**WORK REQUIRED**:
Copy out the text of the material below line for line, without changing anything, and leave the pictures out.

**STORED DATA**:
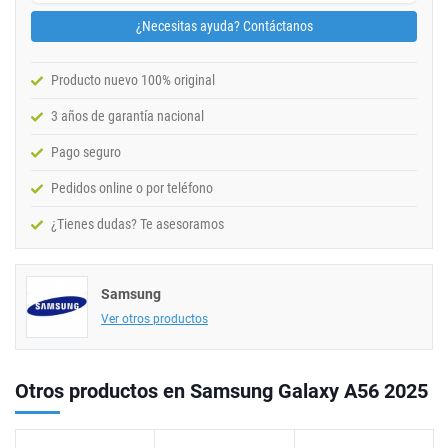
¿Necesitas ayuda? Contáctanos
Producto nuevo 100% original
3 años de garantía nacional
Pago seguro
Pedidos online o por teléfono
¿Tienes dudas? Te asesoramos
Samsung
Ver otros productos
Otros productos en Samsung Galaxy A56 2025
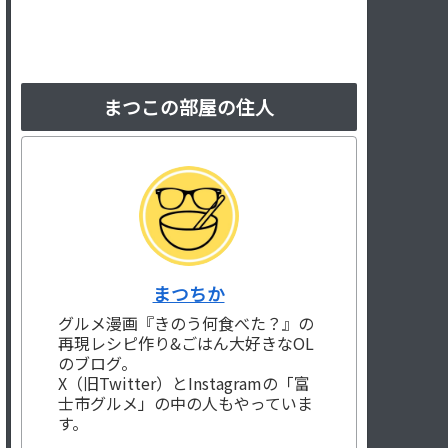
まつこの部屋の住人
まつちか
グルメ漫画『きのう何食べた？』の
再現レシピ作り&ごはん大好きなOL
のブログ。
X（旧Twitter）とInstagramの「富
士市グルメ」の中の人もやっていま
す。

**RESULT OF THE EXERCISE**:
¿Necesitas ayuda? Contáctanos
Producto nuevo 100% original
3 años de garantía nacional
Pago seguro
Pedidos online o por teléfono
¿Tienes dudas? Te asesoramos
Samsung
Ver otros productos
Otros productos en Samsung Galaxy A56 2025
まつこの部屋の住人
まつちか
グルメ漫画『きのう何食べた？』の
再現レシピ作り&ごはん大好きなOL
のブログ。
X（旧Twitter）とInstagramの「富
士市グルメ」の中の人もやっていま
す。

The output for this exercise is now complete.